Interestingly, the overall intensity of people’s daily activities turned out to be a better longevity predictor than how much they moved around. Those who were the most sedentary were approximately 14 percent more likely to have died in the subsequent years than those who engaged in some physical activity. Furthermore, individuals whose physical activities were mostly low intensity were about 37 percent more likely to have died compared to those whose routines included even a little more intense exercise.

Intense Exercise Doesn’t Have to Be Hard

The notion of making your exercise more intense can seem daunting. But there’s no need to worry, said Martin Gibala, an exercise scientist at McMaster University in Ontario, Canada, who studies interval training. He emphasized that exercise intensity is a spectrum, ranging from light exertions to the all-out intervals Olympians endure.

Just incrementally boosting the intensity of your activities from casual strolls to brisk walks can substantially enhance your health and fitness, Gibala noted. Significant benefits arise when you occasionally escalate the effort of some of your sessions from “green to yellow” on a green-yellow-red effort gradient.

Alternatively, Wisloff suggested using the talk test: to find the optimal intensity for health improvement, you should be able to converse during intervals but not sing, as singing requires most of your respiratory resources.

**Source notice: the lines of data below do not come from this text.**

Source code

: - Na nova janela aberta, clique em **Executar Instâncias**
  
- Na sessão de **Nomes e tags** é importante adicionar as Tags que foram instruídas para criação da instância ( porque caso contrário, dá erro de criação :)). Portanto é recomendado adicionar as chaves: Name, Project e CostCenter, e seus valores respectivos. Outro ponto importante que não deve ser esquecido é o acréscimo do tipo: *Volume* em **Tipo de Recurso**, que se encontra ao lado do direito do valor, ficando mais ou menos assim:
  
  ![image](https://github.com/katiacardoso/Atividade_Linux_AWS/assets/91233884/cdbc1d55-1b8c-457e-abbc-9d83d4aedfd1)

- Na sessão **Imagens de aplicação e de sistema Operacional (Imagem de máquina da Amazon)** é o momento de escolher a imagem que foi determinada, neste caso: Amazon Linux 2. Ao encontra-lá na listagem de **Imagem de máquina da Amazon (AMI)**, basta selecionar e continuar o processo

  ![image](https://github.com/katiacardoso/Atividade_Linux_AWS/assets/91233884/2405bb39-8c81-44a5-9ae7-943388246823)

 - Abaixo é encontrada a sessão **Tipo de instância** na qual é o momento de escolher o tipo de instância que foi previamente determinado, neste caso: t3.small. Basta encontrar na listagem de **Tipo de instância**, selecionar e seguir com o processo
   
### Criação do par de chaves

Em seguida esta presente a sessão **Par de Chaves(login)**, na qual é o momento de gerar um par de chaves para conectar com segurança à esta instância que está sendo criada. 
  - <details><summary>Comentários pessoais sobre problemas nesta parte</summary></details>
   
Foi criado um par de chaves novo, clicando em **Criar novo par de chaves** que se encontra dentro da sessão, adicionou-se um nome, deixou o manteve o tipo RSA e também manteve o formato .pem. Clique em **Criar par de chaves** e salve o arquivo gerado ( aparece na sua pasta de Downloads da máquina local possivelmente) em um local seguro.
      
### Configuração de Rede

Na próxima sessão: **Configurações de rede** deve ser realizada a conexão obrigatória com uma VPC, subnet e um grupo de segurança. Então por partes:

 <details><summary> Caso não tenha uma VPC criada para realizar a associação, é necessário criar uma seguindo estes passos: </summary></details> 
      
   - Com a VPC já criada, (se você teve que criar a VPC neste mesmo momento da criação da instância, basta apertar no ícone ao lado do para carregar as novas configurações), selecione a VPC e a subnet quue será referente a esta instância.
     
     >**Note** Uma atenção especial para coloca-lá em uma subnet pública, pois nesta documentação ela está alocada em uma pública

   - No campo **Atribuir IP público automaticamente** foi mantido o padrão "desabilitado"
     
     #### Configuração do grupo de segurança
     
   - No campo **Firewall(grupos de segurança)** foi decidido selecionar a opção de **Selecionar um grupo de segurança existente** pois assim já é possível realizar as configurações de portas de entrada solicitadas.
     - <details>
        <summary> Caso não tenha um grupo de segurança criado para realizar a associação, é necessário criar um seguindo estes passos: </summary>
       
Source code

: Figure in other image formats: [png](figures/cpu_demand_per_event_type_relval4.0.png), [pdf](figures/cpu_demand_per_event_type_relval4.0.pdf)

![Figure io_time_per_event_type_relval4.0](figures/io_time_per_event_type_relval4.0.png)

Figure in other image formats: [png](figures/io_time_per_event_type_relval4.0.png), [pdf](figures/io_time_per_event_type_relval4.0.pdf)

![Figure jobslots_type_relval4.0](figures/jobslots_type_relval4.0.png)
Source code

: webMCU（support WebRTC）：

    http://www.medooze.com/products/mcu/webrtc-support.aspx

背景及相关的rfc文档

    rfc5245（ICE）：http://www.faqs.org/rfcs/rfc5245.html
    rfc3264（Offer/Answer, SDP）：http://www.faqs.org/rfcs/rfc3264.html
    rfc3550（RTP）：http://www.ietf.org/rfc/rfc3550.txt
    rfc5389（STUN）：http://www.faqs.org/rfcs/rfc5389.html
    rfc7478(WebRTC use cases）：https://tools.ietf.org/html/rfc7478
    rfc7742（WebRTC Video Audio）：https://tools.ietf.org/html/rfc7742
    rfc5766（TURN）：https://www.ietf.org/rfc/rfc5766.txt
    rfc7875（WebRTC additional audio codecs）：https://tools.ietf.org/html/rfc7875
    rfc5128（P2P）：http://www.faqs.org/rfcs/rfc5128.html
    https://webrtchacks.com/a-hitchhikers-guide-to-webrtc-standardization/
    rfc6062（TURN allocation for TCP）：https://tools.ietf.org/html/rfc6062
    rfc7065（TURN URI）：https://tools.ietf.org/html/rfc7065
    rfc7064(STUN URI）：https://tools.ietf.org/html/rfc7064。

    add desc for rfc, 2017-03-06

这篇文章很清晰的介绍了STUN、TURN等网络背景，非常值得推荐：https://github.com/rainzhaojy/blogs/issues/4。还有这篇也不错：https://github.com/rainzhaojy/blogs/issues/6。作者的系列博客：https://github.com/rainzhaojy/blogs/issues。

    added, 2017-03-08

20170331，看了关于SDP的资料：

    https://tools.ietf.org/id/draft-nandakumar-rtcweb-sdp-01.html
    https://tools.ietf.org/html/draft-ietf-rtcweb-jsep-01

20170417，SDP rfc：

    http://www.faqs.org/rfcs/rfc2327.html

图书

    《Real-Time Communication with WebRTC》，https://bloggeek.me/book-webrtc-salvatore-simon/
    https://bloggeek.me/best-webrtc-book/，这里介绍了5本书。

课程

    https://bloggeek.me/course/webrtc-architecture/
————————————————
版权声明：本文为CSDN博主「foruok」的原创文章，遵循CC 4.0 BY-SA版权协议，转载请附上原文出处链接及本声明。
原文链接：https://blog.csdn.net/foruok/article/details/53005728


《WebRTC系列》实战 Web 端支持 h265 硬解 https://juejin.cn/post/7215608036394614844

In my experience, I incorporate fartlek training a few times a week to inject energy, variety, and delight into my standard workout routine. The term is catchy and the workout invigorating, leaving me pleasantly fatigued at the end. Fartleks, consistently varied, never become dull.

Just a few days ago, during my Christmas Eve workout, I encountered many holiday dog walkers along my route. I made each canine a marker and introduced myself. While my intervals were brief, the shared joy was contagious, making it my most enjoyable workout of 2024.